My style's changed in five years. I don't recommend you go back and read the early stuff because (a) it's not that interesting, because (b) the really interesting stuff has all been taken down. It took me a while to get my blogging feet, and I went straight on hiatus in February, but by April I was writing regularly, and I haven't really stopped since.

I feel fairly sure I've written a lot of words (maybe a million) in that time, and although most of them are not so great, some of them are good, and all of them have let me write and that's what I love doing. Sure, I've had my ups and downs (who wouldn't in five years) and I haven't stopped using brackets too often, and have developed my own idiosyncratic writing style, which includes slightly odd punctuation and extremely rare usage of exclamation marks. That's the joy of not having an editor.

So, what've I learned in five years?
  • I like writing
  • I really like writing
  • How and where to draw the line
  • Red tops will do anything for a story
  • Other bloggers are really nice people
  • The world moves fast - I can write what I think quicker than someone on a newspaper can get it subbed, and I can pick up the phone and ask questions the same as anyone

    And what's... happened in that five years? Well, without being too personal, which I try not to be nowadays, I think I've grown and changed quite a bit. Whether it's down to blogging, I don't know, but I think blogging is partly responsible for my improved state, although I guess I could have just had a word document on my laptop, but (a) I have one anyway, and (b) what fun would that be?

    Blogging is really about the conversation. Sometimes it's a conversation I'm having with myself, sometimes I hit a nerve and people join me. Quite often, actually. I get a lot of mail.

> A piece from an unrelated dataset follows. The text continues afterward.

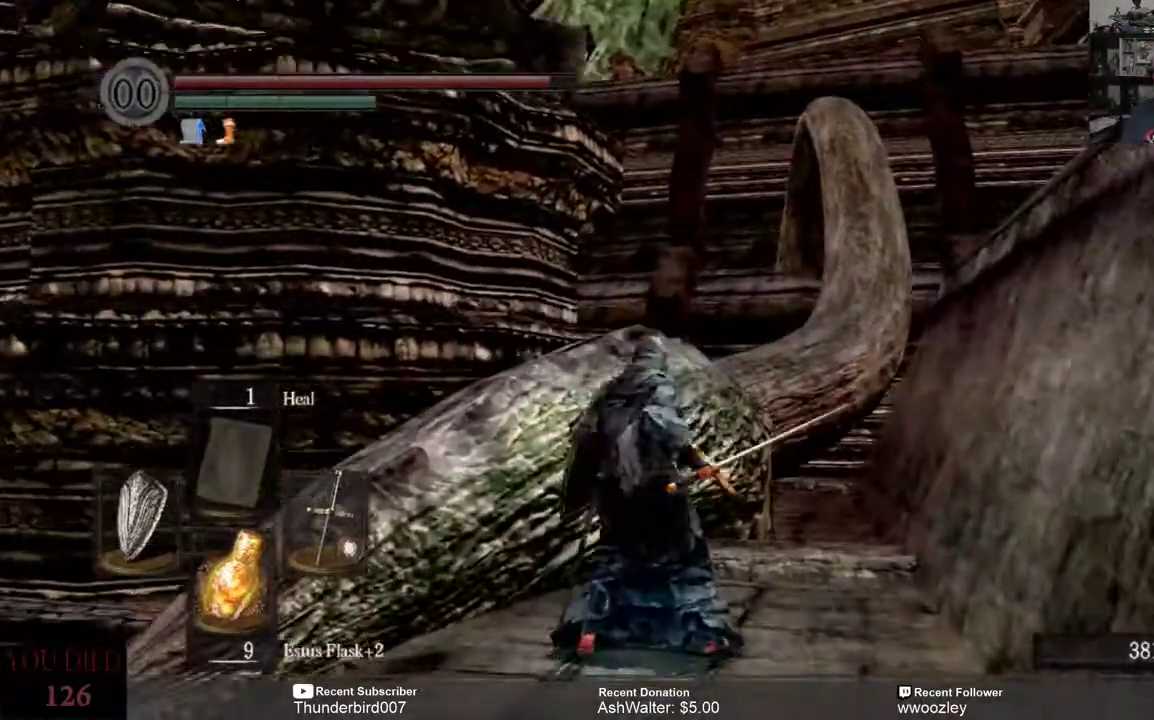
{"buttons": [], "left_stick": "up-left", "right_stick": "center", "events": [[217, "left_stick", "up-left"], [217, "right_stick", "center"]]}
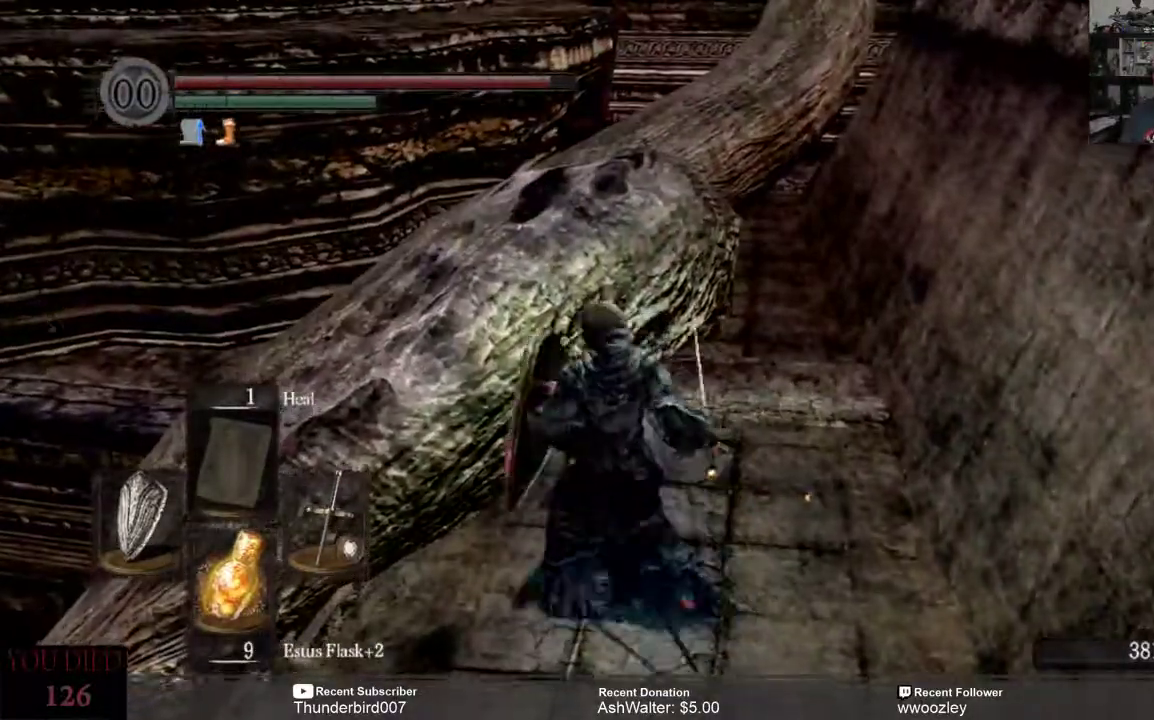
{"buttons": [], "left_stick": "center", "right_stick": "down-left", "events": [[300, "left_stick", "center"], [383, "right_stick", "down-left"]]}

Blogging is iterative. Blogging is something I hate describing to people at dinner parties (it's just a website, right? Or a diary.) Blogging - or writing this regularly - helps me process, sort, all the stuff going on in my head, perform without leaving my house, it's even helped me earn a living.

    That's the main thing. When I started, I was wannabe writer with broadband and a laptop. I remember being really angry about the first Guardian blogging competition, because Tom seemed to think I was a professional writer, and started saying it was unfair that I might win. And now... I make a chunk of my living from writing. I still haven't finished my novel (although it's a different novel from the one I started back in 2002), but I'm way closer to getting to where I want to be, even if I'm not exactly moving at internet time. Before my blog, I'd done push-marketing: sent stuff out to editors and agents, sat and waited. PB (post blog) it's pull-marketing: the people really do come to me. It's not why I blog, or started blogging, but it's helped me get closer to what I want, and sometimes it's the journey not the destination.

    So... I'm rambling. But hey, if I can't ramble on my Blogiversary, who can?

    In my new minimal lifestyle (less belongings, I wish), I don't actually need anything. And I don't really believe in asking for presents. Although, obviously, I like receiving gifts as much as the next person.

    But if you've enjoyed my writing over the last five years, I'd invite you to make a donation or micro-donation (all sums help, I have to raise £5,500) to my humanitarian aid mission to Moldova in May. This is absolutely an invitation, not an imperative, and feel free to give or not give as you wish.

    And thank you for reading. If you weren't reading, it would be a word document on my laptop. How retro.